Incorporating a warm-up and cool down into your workout is a great way to decrease the risk of injury, and improve workout performance. There are reasons for both as we will discuss.
- Taking the time to properly warm up, will pump nutrient-rich, oxygenated blood to your muscles as it slowly speeds up your heart rate and breathing. A proper warm-up should last five to 10 minutes, should work all of the major muscle groups, and will vary depending on the what activity you are going to do.
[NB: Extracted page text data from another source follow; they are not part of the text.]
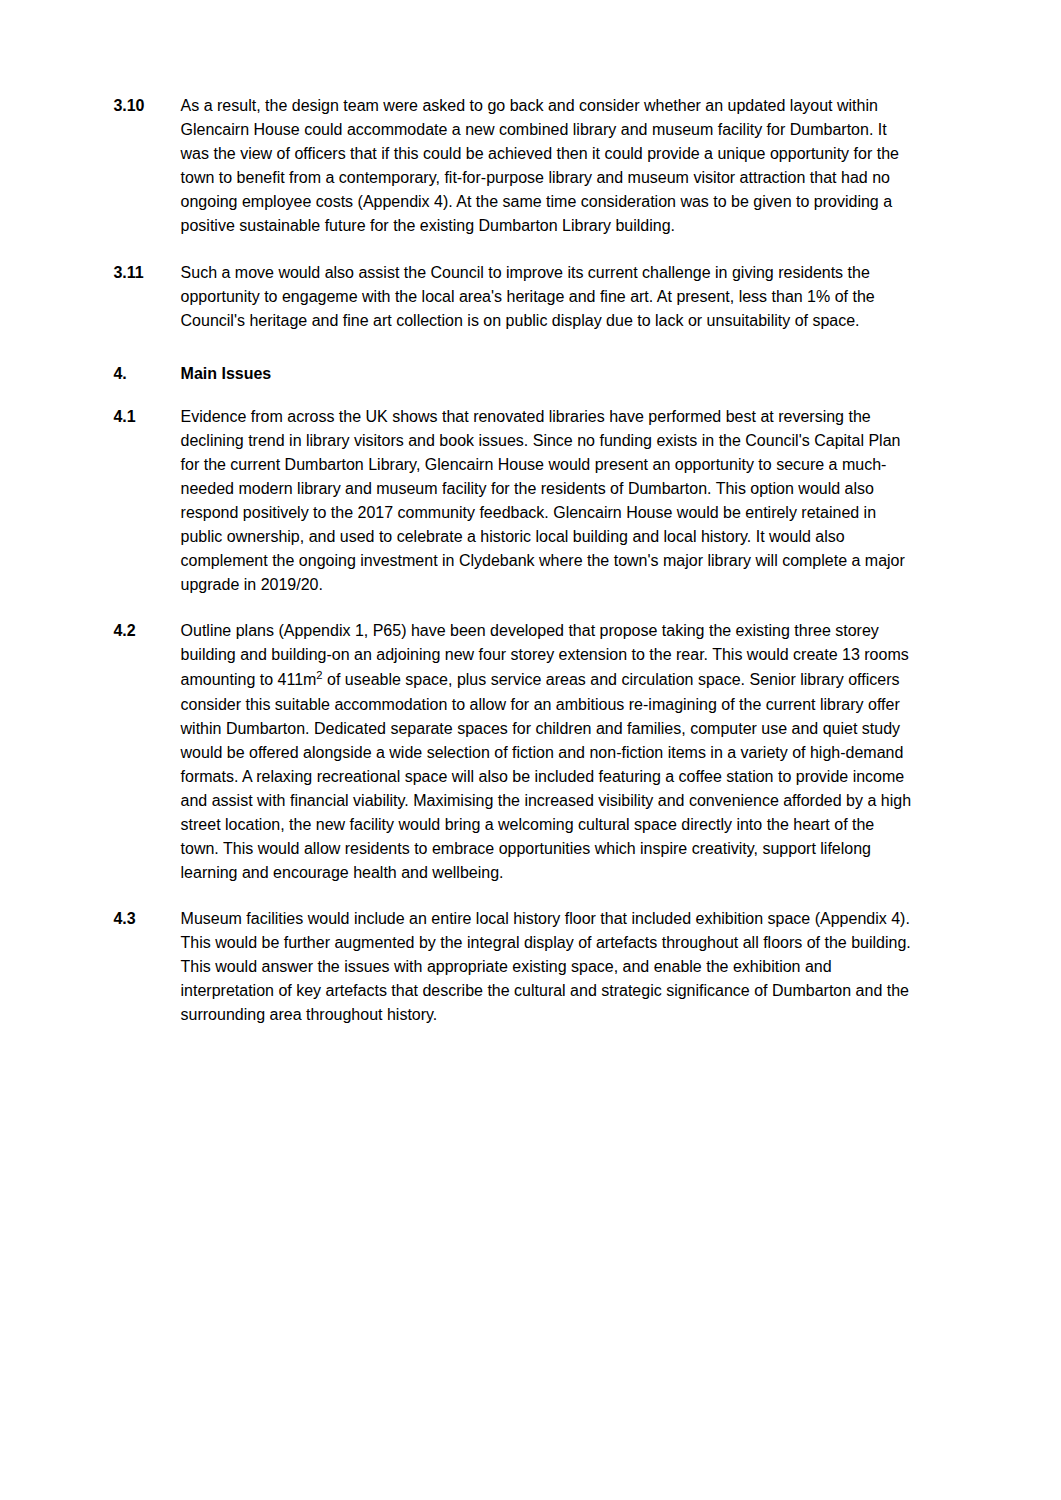3.10
As a result, the design team were asked to go back and consider whether an updated layout within Glencairn House could accommodate a new combined library and museum facility for Dumbarton. It was the view of officers that if this could be achieved then it could provide a unique opportunity for the town to benefit from a contemporary, fit-for-purpose library and museum visitor attraction that had no ongoing employee costs (Appendix 4). At the same time consideration was to be given to providing a positive sustainable future for the existing Dumbarton Library building.
3.11
Such a move would also assist the Council to improve its current challenge in giving residents the opportunity to engageme with the local area's heritage and fine art. At present, less than 1% of the Council's heritage and fine art collection is on public display due to lack or unsuitability of space.
4.
Main Issues
4.1
Evidence from across the UK shows that renovated libraries have performed best at reversing the declining trend in library visitors and book issues. Since no funding exists in the Council's Capital Plan for the current Dumbarton Library, Glencairn House would present an opportunity to secure a much-needed modern library and museum facility for the residents of Dumbarton. This option would also respond positively to the 2017 community feedback. Glencairn House would be entirely retained in public ownership, and used to celebrate a historic local building and local history. It would also complement the ongoing investment in Clydebank where the town's major library will complete a major upgrade in 2019/20.
4.2
Outline plans (Appendix 1, P65) have been developed that propose taking the existing three storey building and building-on an adjoining new four storey extension to the rear. This would create 13 rooms amounting to 411m2 of useable space, plus service areas and circulation space. Senior library officers consider this suitable accommodation to allow for an ambitious re-imagining of the current library offer within Dumbarton. Dedicated separate spaces for children and families, computer use and quiet study would be offered alongside a wide selection of fiction and non-fiction items in a variety of high-demand formats. A relaxing recreational space will also be included featuring a coffee station to provide income and assist with financial viability. Maximising the increased visibility and convenience afforded by a high street location, the new facility would bring a welcoming cultural space directly into the heart of the town. This would allow residents to embrace opportunities which inspire creativity, support lifelong learning and encourage health and wellbeing.
4.3
Museum facilities would include an entire local history floor that included exhibition space (Appendix 4). This would be further augmented by the integral display of artefacts throughout all floors of the building. This would answer the issues with appropriate existing space, and enable the exhibition and interpretation of key artefacts that describe the cultural and strategic significance of Dumbarton and the surrounding area throughout history.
It prepares the body for further exercise at an increased intensity.
- This increase in blood flow also properly oxygenates your muscles, increases body temperature and sparks mental awareness, which are all needed for the upcoming more strenuous exercise.
- Once your body is properly warmed up, you can easily and safely perform your workout and to ensure proper flexibility and range of motion for your exercise routine. This reduces muscle strain as well as the likelihood of injury during your workout.
- It is recommended that as we age, warm-ups should get longer and slightly more gradual. This also holds true if preparing for an exercise that is particularly vigorous, or if coming back from an injury.
- The cooldown period of an exercise session is equally as important as the warm-up. At the conclusion of your workout, it’s ideal to spend 10 minutes cooling down through a sequence of slow movements. This will help prevent muscle cramps while gradually slowing your breathing and heart rate.
- An effective cool-down will incorporate stretching exercises to relax and lengthen muscles as well as improve your range of motion. To get the most out of these exercises, hold each stretch for 10 to 30 seconds as it will improve your flexibility.
- A cool down will also decrease joint or muscle soreness and promote relaxation. It is advised to avoid abrupt stops after vigorous exercise as it can make you feel light-headed and dizzy by ensuring that the brain continues to receive a sufficient supply of blood and oxygen as opposed to blood pooling in the extremities.
- As with the warm-up, the best way that cool down often depends on the type of exercise that you did during your workout. Use the first few minutes by walking, or even jogging if you have been running. Once your heart rate has stabilized and is back to a state of rest, you can then follow this with some stretching.
A warmup up is an essential component of any workout, regardless of how vigorous the workout. Within a few minutes, you can increase blood flow, prepare your muscles, send oxygen to the working muscles, improve range of motion, not to mention preparing your mind for the workout ahead.
Stretching the particular muscle groups you used in your workout will help to return them to their normal length, reduce the delayed onset of muscular soreness, as well as aid recovery and help your body in its repair process. Including deep breathing in your cool down help to oxygenate your system.